O corpo, na verdade, é como o disco externo da alma. Estão sempre ligados e é ele que faz em grande parte o trabalho dela. Goethe escreve “infindável é o trabalho que a alma nos exige” (Ifigénia na Táurida). Mas sem o corpo, sem as coisas próprias do corpo, esse trabalho fica por fazer. Adaptando a metáfora desportiva sugerida por Platão, quando assemelha a alma a um auriga que tem de controlar dois cavalos, o corpo tem de estar em forma para cumprir esse trabalho infindável até ao fim. Por isso a incontinência alcoólica, tabágica, cafeínica, glicémica, psicofarmacológica, erótica etc. impede o corpo de estar em forma para assumir o trabalho da alma, o que é muito diferente de dizermos que, a bem da alma, não devemos beber, fumar, comer ou fazer amor. Claro que devemos beber, comer, tomar café e fazer amor.

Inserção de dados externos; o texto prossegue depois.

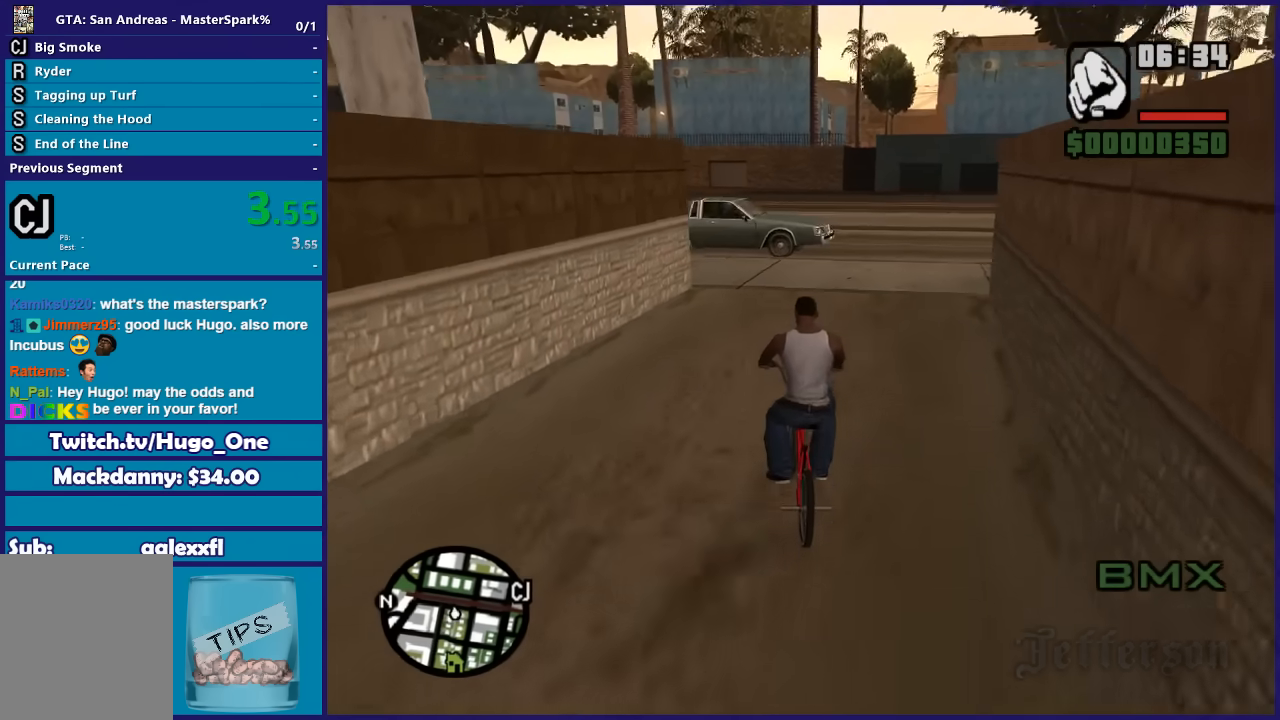
{"dt_ms": 501, "buttons": [], "left_stick": "right", "right_stick": "center", "events": [[67, "A", "up"], [167, "A", "down"], [267, "A", "up"], [367, "A", "down"], [467, "A", "up"], [467, "left_stick", "right"]]}
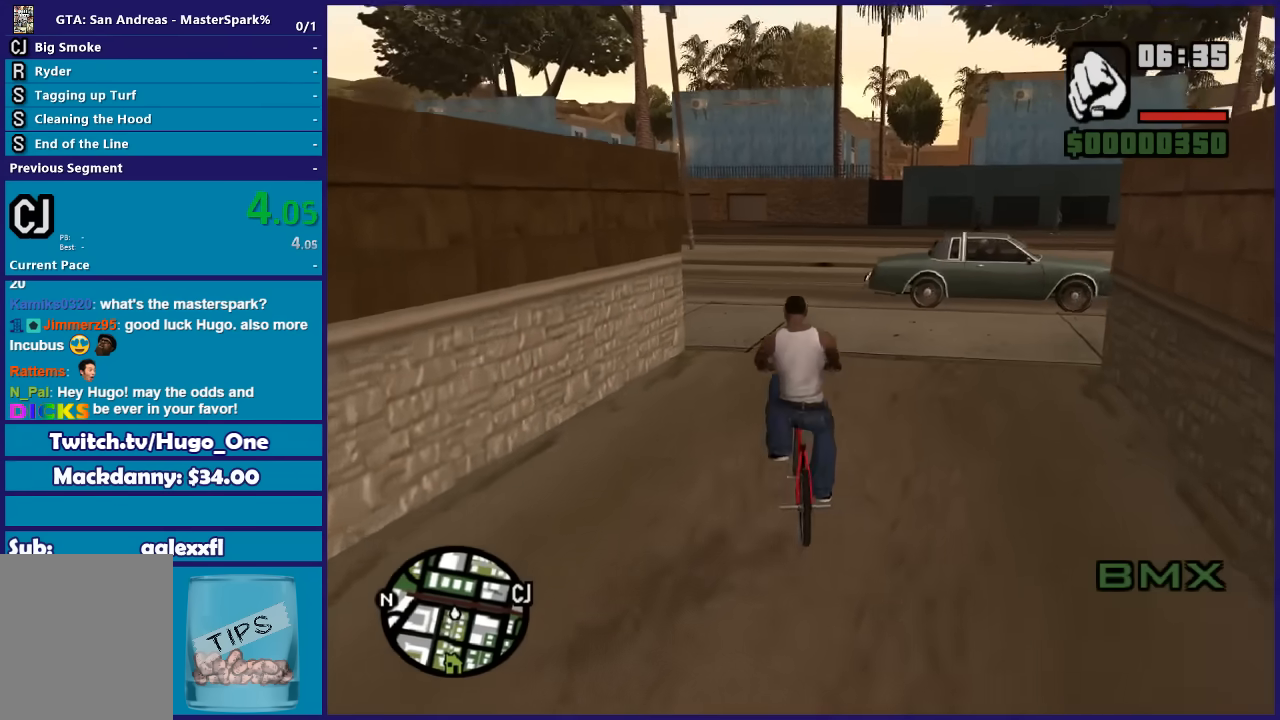
{"dt_ms": 500, "buttons": ["A"], "left_stick": "right", "right_stick": "center", "events": [[100, "A", "down"], [166, "A", "up"], [166, "left_stick", "center"], [233, "left_stick", "right"], [300, "A", "down"], [367, "left_stick", "center"], [400, "A", "up"], [433, "left_stick", "right"], [500, "A", "down"]]}
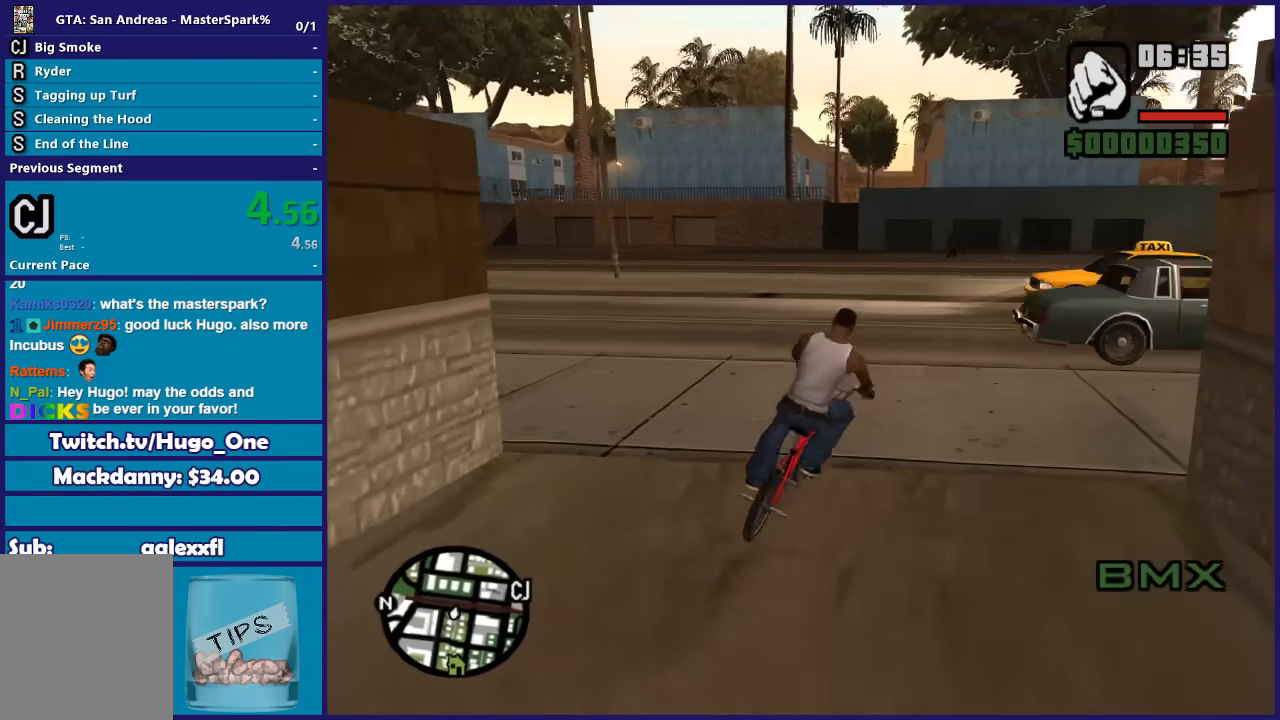
{"dt_ms": 501, "buttons": [], "left_stick": "center", "right_stick": "center", "events": [[100, "A", "up"], [100, "left_stick", "center"], [200, "A", "down"], [200, "left_stick", "right"], [300, "A", "up"], [300, "left_stick", "center"], [367, "A", "down"], [400, "left_stick", "right"], [467, "left_stick", "center"], [501, "A", "up"]]}
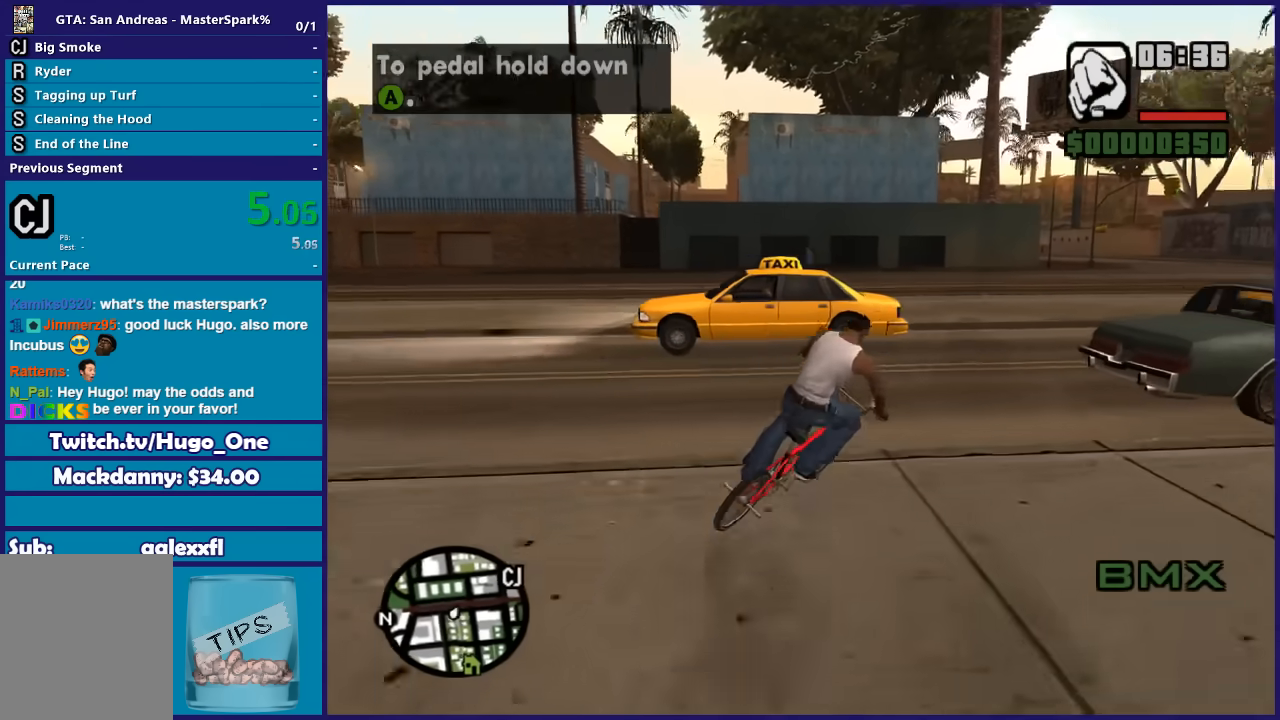
{"dt_ms": 500, "buttons": [], "left_stick": "left", "right_stick": "center", "events": [[66, "left_stick", "left"], [100, "A", "down"], [200, "A", "up"], [300, "A", "down"], [433, "A", "up"], [433, "left_stick", "center"], [500, "left_stick", "left"]]}
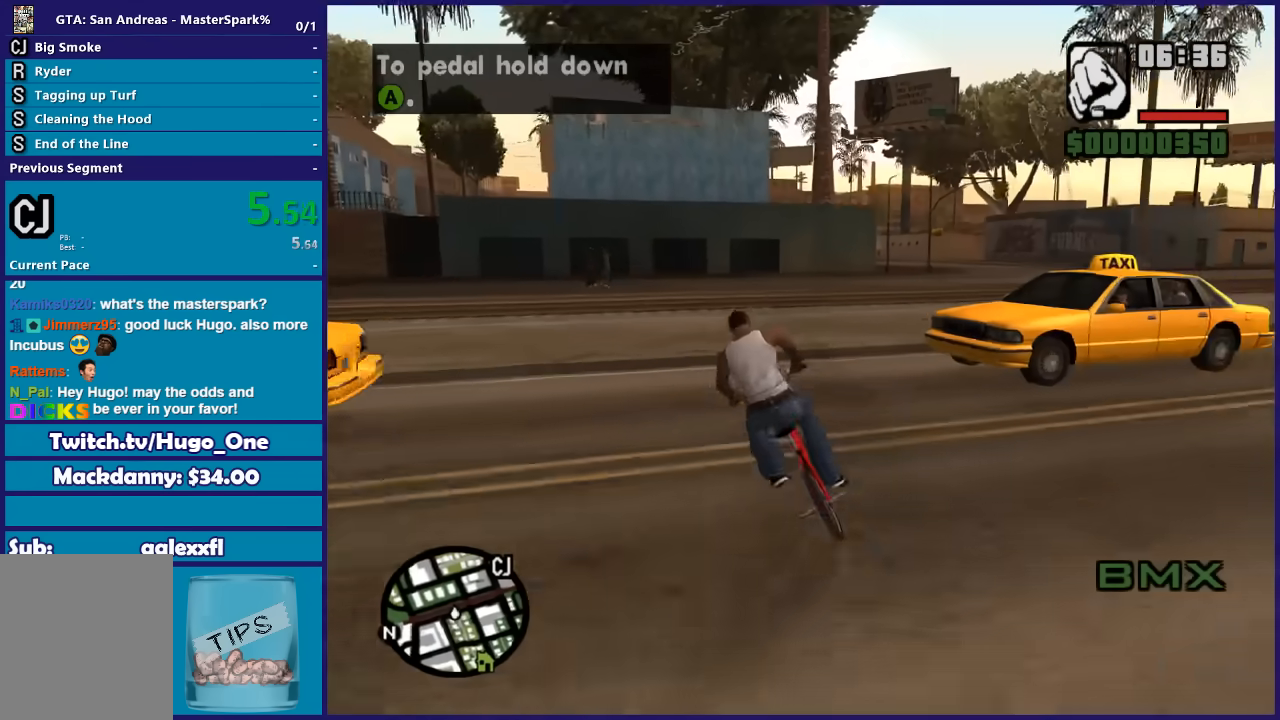
{"dt_ms": 500, "buttons": ["A"], "left_stick": "right", "right_stick": "center", "events": [[33, "A", "down"], [133, "A", "up"], [133, "left_stick", "right"], [200, "left_stick", "up"], [234, "A", "down"], [334, "A", "up"], [334, "left_stick", "right"], [467, "A", "down"]]}
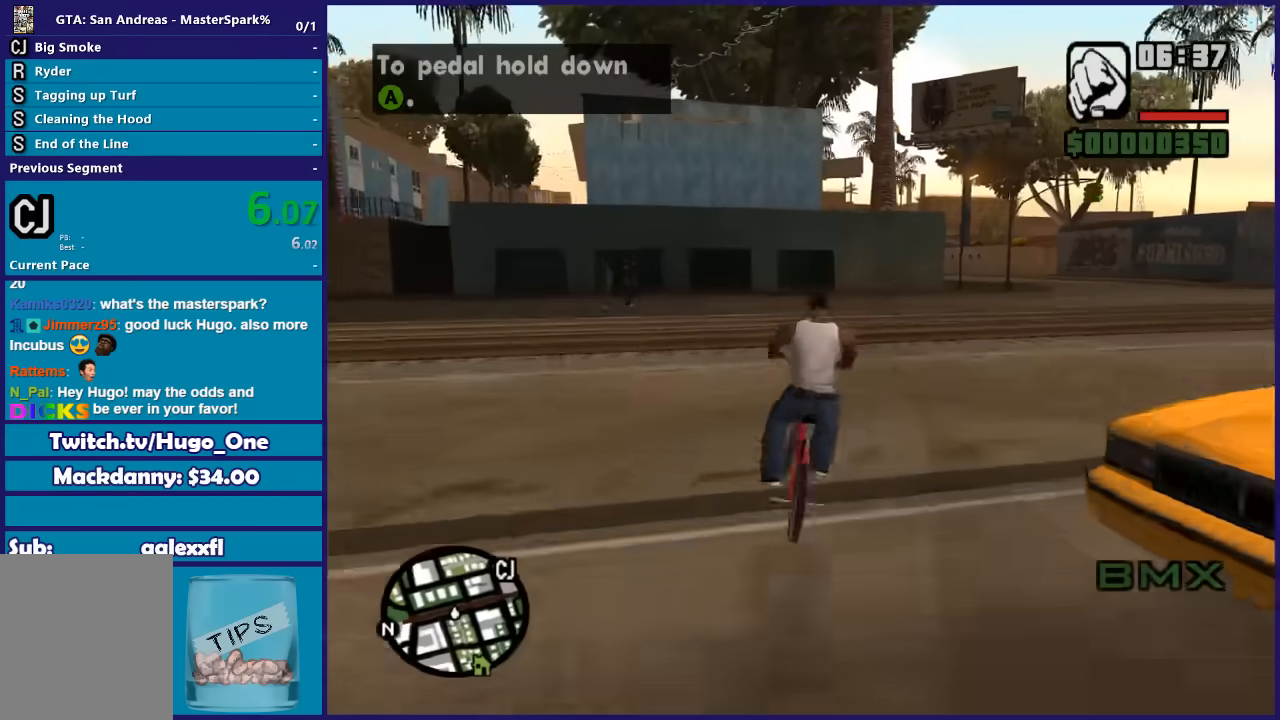
{"dt_ms": 501, "buttons": [], "left_stick": "center", "right_stick": "center", "events": [[67, "A", "up"], [167, "A", "down"], [267, "A", "up"], [368, "A", "down"], [501, "A", "up"], [501, "left_stick", "center"]]}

Os padres gregos da igreja, como João Clímaco e outros, aconselhavam a martirização do corpo como forma de subir a escada que leva ao céu. Já antes Platão dissera que os prazeres são como pregos que impedem a alma de se libertar do corpo. Ora bem: libertar do corpo. Será que é isso que ela quer? Desligá-la do corpo não será desligá-la da tomada, da sua única fonte vital de energia? No fundo, não terá a alma tanto a beneficiar do corpo, como o corpo tem a beneficiar da alma?
O corpo não é o inimigo da alma. É essa a minha crença. Ambos precisam do mesmo sustento, que a ambos “liberta”: a verdade. Não falo de uma verdade teológica, filosófica ou outra. Falo apenas da limpidez autêntica da verdade, em todos os nossos actos, gestos e palavras. Assim, o inimigo da alma não é o corpo; o inimigo da alma é o contrário da verdade.